(Records contained in a dataset)

######

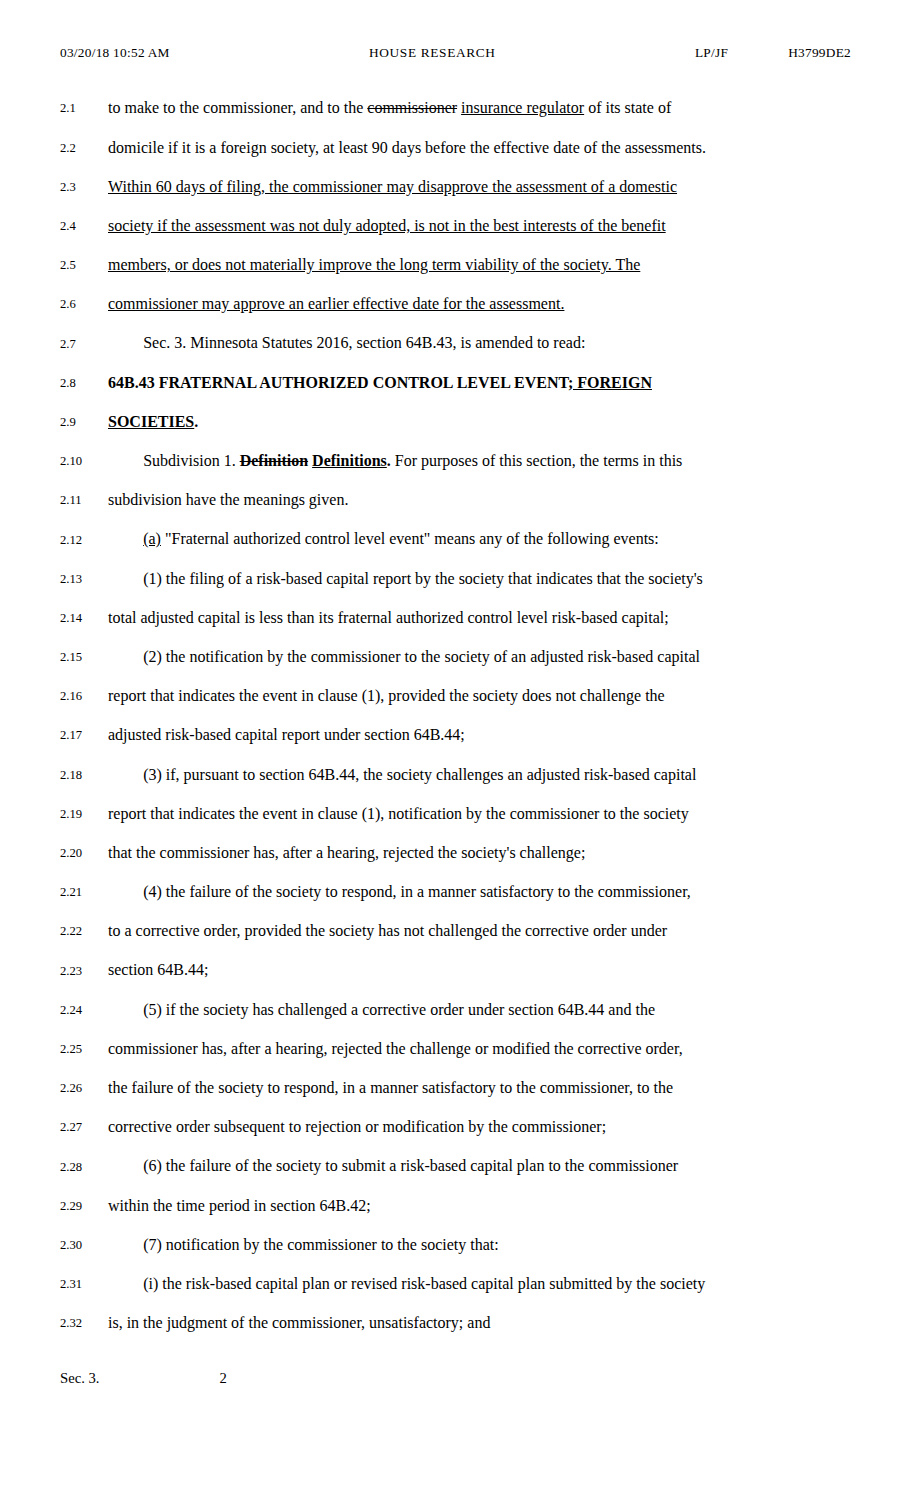03/20/18 10:52 AM HOUSE RESEARCH LP/JF H3799DE2
2.1
to make to the commissioner, and to the commissioner insurance regulator of its state of
2.2
domicile if it is a foreign society, at least 90 days before the effective date of the assessments.
2.3
Within 60 days of filing, the commissioner may disapprove the assessment of a domestic
2.4
society if the assessment was not duly adopted, is not in the best interests of the benefit
2.5
members, or does not materially improve the long term viability of the society. The
2.6
commissioner may approve an earlier effective date for the assessment.
2.7
Sec. 3. Minnesota Statutes 2016, section 64B.43, is amended to read:
2.8
64B.43 FRATERNAL AUTHORIZED CONTROL LEVEL EVENT; FOREIGN
2.9
SOCIETIES.
2.10
Subdivision 1. Definition Definitions. For purposes of this section, the terms in this
2.11
subdivision have the meanings given.
2.12
(a) "Fraternal authorized control level event" means any of the following events:
2.13
(1) the filing of a risk-based capital report by the society that indicates that the society's
2.14
total adjusted capital is less than its fraternal authorized control level risk-based capital;
2.15
(2) the notification by the commissioner to the society of an adjusted risk-based capital
2.16
report that indicates the event in clause (1), provided the society does not challenge the
2.17
adjusted risk-based capital report under section 64B.44;
2.18
(3) if, pursuant to section 64B.44, the society challenges an adjusted risk-based capital
2.19
report that indicates the event in clause (1), notification by the commissioner to the society
2.20
that the commissioner has, after a hearing, rejected the society's challenge;
2.21
(4) the failure of the society to respond, in a manner satisfactory to the commissioner,
2.22
to a corrective order, provided the society has not challenged the corrective order under
2.23
section 64B.44;
2.24
(5) if the society has challenged a corrective order under section 64B.44 and the
2.25
commissioner has, after a hearing, rejected the challenge or modified the corrective order,
2.26
the failure of the society to respond, in a manner satisfactory to the commissioner, to the
2.27
corrective order subsequent to rejection or modification by the commissioner;
2.28
(6) the failure of the society to submit a risk-based capital plan to the commissioner
2.29
within the time period in section 64B.42;
2.30
(7) notification by the commissioner to the society that:
2.31
(i) the risk-based capital plan or revised risk-based capital plan submitted by the society
2.32
is, in the judgment of the commissioner, unsatisfactory; and
Sec. 3. 2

######

■ **Assignment**:
Omitting the images, output each record precisely as written.

■ **Answer to the exercise**:
03/20/18 10:52 AM HOUSE RESEARCH LP/JF H3799DE2
2.1
to make to the commissioner, and to the commissioner insurance regulator of its state of
2.2
domicile if it is a foreign society, at least 90 days before the effective date of the assessments.
2.3
Within 60 days of filing, the commissioner may disapprove the assessment of a domestic
2.4
society if the assessment was not duly adopted, is not in the best interests of the benefit
2.5
members, or does not materially improve the long term viability of the society. The
2.6
commissioner may approve an earlier effective date for the assessment.
2.7
Sec. 3. Minnesota Statutes 2016, section 64B.43, is amended to read:
2.8
64B.43 FRATERNAL AUTHORIZED CONTROL LEVEL EVENT; FOREIGN
2.9
SOCIETIES.
2.10
Subdivision 1. Definition Definitions. For purposes of this section, the terms in this
2.11
subdivision have the meanings given.
2.12
(a) "Fraternal authorized control level event" means any of the following events:
2.13
(1) the filing of a risk-based capital report by the society that indicates that the society's
2.14
total adjusted capital is less than its fraternal authorized control level risk-based capital;
2.15
(2) the notification by the commissioner to the society of an adjusted risk-based capital
2.16
report that indicates the event in clause (1), provided the society does not challenge the
2.17
adjusted risk-based capital report under section 64B.44;
2.18
(3) if, pursuant to section 64B.44, the society challenges an adjusted risk-based capital
2.19
report that indicates the event in clause (1), notification by the commissioner to the society
2.20
that the commissioner has, after a hearing, rejected the society's challenge;
2.21
(4) the failure of the society to respond, in a manner satisfactory to the commissioner,
2.22
to a corrective order, provided the society has not challenged the corrective order under
2.23
section 64B.44;
2.24
(5) if the society has challenged a corrective order under section 64B.44 and the
2.25
commissioner has, after a hearing, rejected the challenge or modified the corrective order,
2.26
the failure of the society to respond, in a manner satisfactory to the commissioner, to the
2.27
corrective order subsequent to rejection or modification by the commissioner;
2.28
(6) the failure of the society to submit a risk-based capital plan to the commissioner
2.29
within the time period in section 64B.42;
2.30
(7) notification by the commissioner to the society that:
2.31
(i) the risk-based capital plan or revised risk-based capital plan submitted by the society
2.32
is, in the judgment of the commissioner, unsatisfactory; and
Sec. 3. 2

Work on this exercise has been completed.